Problem in DC offset with a summer op-amp

Several comments:

1. Add component designators to your schematic. It is difficult to talk about the circuit otherwise.

2. You appear to be a little confused about resistor dividers. You have two resistor on the input, but only one is doing anything. The resistor to ground is just a load on the input but otherwise has no bearing on your circuit. It sortof looks like the two input resistors (component designators would definitely help) are meant to be a divider that didn't get hooked up right.

3. Yes, you can use opamps for gains below 1, but you might as well use resistor dividers instead. Also keep in mind that at best opamps are specified as stable for unity gain magnitude, but not below. You would have to add your own compensation for that.

4. Three resistors, one from the input voltage, one to ground, and one to the supply can be adjusted such that the input voltage range maps reasonably well to the 0-5V A/D range without any active parts. You can then use the opamp as a voltage buffer because the output of the resistor divider may not have low enough impedance.

5. Instead of changing gains, I would just have a few different gain setups driving different A/D pins. As long as the voltages are properly clipped, they won't hurt being out of range. The full 220V signal may be out of range for the high sensitivity A/D input, so you ignore that and only use the low sensitivity reading. When the signal level is low, the high sensitivity input won't be clipped, so you can use that. Nothing needs to change except in the firmware, which decides which input to use for the particular magnitude of input signal.

6. 500 kHz is a lot for the high value resistors you show. Those should work at 50 Hz, but at 1000 times higher frequency the parasitic capacitance will be significant compared to those resistances.

Added:

If whatever software you are using doesn't allow for component designators, use something that does. At least use that when drawing the schematic for other people to see. Simulators are overrated anyway. They have their uses, but all too often they seem to make the user forget he has a brain of his own. For a trivial circuit like yours, it would take longer to enter it into a simulator than to simply think it out.

You can do a lot with a three-resistor divider as I mentioned above:

This can't always exactly fill the 0-Vdd output range with the input signal. But even when it can't, there is usually a good enough solution. Generally the more you need to attenuate, the easier it is to get the output into the desired range.

To analyze this circuit, note that by themselves R2 and R3 form a voltage divider of Vdd. This can be thought of as a voltage between Vdd and ground with a specific impedance (see Thevanin):

Where R4 = R2 // R3. How you can see we have a simple two-resistor voltage divider. The divider gain is R4/(R1+R4) and the output impedance is R1//R4. From 7th grade math we know that whatever this circuit does to the input voltage can be described by:

Vout = Vin(M) + B

You can find M and B easily enough from the above equation from any two different points. In your case, Vdd = 5V, so you want the output to be symmetric around half that, or 2.5V. So at Vin=0 you want Vout=2.5. Two other obvious known points are the peaks of the input waveform. Let's pick the negative one, so at Vin=-250 Vout=0. Now M and B can be easily solved.

**What you will do:**
(a) In the op-amp reply, which frequency is called a lot for the high-value resistors shown?
(b) Reproduce word for word the portion of the op-amp reply between "1. Add component" and "hooked up right.", inclusive.

**Dataset entries:**
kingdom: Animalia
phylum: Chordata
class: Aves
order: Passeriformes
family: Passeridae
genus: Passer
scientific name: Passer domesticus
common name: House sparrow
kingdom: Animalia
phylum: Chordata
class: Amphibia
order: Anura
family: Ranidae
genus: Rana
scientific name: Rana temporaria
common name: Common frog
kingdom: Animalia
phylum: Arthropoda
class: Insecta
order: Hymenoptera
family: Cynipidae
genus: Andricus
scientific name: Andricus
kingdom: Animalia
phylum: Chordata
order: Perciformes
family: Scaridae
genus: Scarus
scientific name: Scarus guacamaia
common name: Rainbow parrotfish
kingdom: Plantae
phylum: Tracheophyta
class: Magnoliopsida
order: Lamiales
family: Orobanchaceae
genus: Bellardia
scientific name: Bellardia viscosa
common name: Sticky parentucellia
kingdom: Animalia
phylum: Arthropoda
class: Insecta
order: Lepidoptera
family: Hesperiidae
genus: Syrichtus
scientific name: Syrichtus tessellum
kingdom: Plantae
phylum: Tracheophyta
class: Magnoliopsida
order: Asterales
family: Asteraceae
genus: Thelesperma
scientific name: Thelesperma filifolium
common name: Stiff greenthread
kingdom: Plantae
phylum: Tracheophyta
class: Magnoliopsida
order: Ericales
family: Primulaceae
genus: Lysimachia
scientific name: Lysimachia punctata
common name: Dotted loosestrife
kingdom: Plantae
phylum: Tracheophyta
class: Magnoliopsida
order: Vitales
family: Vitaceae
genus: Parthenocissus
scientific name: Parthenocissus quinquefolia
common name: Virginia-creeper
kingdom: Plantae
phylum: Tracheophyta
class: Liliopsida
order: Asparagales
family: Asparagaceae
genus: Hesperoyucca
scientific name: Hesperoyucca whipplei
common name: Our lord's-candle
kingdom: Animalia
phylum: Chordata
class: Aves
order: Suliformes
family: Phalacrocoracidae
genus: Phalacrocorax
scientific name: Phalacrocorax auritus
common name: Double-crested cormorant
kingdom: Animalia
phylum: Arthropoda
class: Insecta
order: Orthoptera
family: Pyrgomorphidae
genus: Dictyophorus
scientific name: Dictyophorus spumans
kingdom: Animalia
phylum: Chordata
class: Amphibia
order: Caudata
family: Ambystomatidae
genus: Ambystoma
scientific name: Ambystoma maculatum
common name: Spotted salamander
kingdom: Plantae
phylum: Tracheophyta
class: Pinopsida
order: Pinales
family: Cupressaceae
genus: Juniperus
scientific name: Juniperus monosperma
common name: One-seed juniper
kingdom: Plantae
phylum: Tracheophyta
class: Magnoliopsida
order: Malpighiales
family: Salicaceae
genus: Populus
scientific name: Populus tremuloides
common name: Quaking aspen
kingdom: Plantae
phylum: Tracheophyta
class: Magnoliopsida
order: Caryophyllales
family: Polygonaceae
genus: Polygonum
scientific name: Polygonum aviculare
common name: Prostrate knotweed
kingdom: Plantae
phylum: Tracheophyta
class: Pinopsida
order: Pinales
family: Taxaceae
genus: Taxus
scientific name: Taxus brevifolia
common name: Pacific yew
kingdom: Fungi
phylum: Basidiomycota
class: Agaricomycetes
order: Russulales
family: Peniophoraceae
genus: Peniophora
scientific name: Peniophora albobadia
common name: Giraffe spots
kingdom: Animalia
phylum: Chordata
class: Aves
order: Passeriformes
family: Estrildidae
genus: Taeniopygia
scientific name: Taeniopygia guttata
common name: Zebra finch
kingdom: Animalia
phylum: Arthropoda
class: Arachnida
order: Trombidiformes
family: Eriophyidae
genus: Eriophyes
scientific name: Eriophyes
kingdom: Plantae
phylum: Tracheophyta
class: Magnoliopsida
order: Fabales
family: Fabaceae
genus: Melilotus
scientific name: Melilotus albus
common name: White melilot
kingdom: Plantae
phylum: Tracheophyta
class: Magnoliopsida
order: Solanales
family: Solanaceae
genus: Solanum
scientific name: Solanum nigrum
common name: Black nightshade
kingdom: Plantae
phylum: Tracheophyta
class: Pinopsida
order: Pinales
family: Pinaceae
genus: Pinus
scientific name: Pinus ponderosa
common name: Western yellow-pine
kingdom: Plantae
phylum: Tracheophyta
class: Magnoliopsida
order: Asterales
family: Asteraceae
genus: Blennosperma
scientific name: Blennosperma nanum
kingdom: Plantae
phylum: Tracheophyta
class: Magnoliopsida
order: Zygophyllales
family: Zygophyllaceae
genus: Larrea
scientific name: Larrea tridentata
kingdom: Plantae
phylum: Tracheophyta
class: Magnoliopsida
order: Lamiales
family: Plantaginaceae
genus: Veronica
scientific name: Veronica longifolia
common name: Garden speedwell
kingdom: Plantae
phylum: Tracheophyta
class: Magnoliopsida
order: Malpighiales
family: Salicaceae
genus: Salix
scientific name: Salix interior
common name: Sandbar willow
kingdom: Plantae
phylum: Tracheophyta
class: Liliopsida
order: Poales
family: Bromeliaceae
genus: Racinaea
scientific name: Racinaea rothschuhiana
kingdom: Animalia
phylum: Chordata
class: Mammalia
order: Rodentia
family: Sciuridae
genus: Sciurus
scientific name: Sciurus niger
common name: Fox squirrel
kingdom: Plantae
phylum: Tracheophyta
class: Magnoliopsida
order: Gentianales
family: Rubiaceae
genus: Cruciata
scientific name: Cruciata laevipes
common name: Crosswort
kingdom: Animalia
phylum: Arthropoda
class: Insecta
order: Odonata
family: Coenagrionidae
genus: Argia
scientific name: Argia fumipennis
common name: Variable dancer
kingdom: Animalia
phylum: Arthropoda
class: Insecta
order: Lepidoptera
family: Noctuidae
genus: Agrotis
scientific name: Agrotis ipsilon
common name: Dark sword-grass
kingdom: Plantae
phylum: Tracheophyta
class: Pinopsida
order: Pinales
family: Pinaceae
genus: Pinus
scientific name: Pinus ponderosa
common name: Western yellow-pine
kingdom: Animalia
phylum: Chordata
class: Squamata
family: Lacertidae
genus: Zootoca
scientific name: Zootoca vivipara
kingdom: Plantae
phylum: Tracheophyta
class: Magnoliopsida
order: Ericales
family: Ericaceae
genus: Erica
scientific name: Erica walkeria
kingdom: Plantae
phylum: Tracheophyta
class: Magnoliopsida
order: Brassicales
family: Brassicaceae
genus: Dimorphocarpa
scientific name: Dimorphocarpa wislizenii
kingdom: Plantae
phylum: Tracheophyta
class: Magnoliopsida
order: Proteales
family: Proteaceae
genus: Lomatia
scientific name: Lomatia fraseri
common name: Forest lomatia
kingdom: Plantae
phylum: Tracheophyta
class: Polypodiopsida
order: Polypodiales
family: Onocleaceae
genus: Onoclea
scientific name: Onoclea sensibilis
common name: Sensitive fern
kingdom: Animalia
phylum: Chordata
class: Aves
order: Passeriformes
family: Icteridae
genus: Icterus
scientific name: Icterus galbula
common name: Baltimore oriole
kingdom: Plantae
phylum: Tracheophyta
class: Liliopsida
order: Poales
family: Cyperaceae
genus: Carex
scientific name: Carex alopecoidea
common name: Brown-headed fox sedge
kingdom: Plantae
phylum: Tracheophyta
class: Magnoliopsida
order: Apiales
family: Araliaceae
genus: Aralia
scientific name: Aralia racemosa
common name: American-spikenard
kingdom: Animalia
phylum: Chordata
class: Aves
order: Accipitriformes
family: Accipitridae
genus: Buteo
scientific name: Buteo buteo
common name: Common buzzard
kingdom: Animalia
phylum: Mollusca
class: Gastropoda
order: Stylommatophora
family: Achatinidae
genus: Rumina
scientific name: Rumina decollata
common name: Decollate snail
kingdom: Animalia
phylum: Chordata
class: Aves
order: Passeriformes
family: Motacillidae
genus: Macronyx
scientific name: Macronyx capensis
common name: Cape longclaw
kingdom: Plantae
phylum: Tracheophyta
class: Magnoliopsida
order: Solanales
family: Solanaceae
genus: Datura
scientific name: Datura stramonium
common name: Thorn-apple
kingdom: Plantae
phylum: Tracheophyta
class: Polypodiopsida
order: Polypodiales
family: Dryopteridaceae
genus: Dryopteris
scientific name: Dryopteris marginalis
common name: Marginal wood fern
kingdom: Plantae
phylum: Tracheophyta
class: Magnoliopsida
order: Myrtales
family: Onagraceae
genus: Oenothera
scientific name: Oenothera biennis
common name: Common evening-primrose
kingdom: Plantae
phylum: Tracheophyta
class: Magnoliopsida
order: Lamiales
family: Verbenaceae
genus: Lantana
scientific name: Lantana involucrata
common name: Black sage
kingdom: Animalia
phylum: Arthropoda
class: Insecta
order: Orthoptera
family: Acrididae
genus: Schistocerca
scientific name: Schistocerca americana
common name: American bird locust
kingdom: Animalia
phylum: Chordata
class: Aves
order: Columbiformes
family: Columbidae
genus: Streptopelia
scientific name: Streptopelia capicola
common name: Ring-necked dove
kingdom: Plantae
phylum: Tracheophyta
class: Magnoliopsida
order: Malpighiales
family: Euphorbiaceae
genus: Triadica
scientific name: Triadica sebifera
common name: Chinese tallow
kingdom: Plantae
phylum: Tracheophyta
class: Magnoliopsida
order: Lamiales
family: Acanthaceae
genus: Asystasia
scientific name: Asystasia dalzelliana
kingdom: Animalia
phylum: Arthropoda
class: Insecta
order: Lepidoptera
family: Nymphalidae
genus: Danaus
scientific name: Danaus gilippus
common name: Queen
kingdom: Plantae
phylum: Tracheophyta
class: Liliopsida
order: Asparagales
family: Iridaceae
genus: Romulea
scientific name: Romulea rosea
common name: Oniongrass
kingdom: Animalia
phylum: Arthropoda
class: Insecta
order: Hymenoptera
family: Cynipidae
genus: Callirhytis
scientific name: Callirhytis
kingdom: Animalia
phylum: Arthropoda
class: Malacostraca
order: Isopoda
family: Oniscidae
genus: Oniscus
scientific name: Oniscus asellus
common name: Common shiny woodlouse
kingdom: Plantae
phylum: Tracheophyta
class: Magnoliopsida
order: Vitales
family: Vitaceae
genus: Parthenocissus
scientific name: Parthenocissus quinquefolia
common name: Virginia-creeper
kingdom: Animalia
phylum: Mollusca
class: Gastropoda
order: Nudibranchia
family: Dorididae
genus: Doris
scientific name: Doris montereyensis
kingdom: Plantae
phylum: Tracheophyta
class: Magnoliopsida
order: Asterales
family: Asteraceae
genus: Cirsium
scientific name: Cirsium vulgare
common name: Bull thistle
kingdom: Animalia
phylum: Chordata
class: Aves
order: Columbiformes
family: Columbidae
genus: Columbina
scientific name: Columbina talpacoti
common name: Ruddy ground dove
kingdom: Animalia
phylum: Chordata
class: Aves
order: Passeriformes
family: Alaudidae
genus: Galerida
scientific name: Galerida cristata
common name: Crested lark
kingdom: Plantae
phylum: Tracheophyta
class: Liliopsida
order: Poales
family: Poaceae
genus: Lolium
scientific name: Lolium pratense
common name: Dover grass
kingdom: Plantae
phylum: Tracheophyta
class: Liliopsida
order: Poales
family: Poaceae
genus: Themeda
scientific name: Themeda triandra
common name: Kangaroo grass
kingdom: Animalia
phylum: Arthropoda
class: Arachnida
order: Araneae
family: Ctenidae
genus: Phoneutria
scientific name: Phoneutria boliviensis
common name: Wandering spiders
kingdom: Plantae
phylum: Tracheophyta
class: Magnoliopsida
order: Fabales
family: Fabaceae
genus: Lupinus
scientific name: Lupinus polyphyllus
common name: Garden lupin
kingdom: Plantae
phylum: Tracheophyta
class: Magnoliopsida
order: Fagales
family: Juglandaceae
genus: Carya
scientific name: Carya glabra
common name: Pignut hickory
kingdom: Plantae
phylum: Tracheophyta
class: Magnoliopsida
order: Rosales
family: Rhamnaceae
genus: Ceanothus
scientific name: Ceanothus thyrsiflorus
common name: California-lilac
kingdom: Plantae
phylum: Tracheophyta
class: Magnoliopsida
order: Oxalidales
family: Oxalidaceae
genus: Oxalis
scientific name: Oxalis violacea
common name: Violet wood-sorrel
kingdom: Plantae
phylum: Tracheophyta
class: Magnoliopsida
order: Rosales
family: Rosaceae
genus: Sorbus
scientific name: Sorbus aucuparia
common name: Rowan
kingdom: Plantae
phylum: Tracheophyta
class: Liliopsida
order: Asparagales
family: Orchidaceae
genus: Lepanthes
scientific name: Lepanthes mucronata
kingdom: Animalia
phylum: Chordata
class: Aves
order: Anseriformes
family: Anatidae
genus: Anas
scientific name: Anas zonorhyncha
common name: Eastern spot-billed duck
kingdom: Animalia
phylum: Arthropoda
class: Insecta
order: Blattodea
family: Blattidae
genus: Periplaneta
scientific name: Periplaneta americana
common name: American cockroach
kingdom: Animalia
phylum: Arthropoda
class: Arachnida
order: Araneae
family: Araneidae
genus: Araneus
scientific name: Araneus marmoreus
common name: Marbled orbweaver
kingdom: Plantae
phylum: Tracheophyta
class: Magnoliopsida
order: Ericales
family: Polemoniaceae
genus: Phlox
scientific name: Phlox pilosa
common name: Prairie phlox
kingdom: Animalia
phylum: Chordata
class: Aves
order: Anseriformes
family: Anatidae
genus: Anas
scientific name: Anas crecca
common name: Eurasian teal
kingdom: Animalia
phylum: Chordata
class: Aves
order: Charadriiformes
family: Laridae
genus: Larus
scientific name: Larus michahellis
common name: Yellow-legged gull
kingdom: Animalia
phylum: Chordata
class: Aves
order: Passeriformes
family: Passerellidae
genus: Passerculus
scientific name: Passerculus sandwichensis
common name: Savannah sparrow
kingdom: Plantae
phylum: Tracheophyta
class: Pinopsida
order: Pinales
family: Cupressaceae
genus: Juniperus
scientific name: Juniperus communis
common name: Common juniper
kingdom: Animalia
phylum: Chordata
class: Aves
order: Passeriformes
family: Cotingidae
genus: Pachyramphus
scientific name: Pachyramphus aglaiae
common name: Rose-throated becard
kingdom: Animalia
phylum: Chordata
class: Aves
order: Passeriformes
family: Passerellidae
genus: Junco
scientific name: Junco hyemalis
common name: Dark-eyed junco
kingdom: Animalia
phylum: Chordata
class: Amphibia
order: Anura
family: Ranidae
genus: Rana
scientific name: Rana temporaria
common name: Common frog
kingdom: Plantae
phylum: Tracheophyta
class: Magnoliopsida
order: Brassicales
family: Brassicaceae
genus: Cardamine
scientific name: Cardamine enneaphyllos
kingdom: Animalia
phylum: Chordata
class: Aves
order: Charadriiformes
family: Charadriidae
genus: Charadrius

**Answers in order:**
(a) 500 kHz.

(b)
1. Add component designators to your schematic. It is difficult to talk about the circuit otherwise.

2. You appear to be a little confused about resistor dividers. You have two resistor on the input, but only one is doing anything. The resistor to ground is just a load on the input but otherwise has no bearing on your circuit. It sortof looks like the two input resistors (component designators would definitely help) are meant to be a divider that didn't get hooked up right.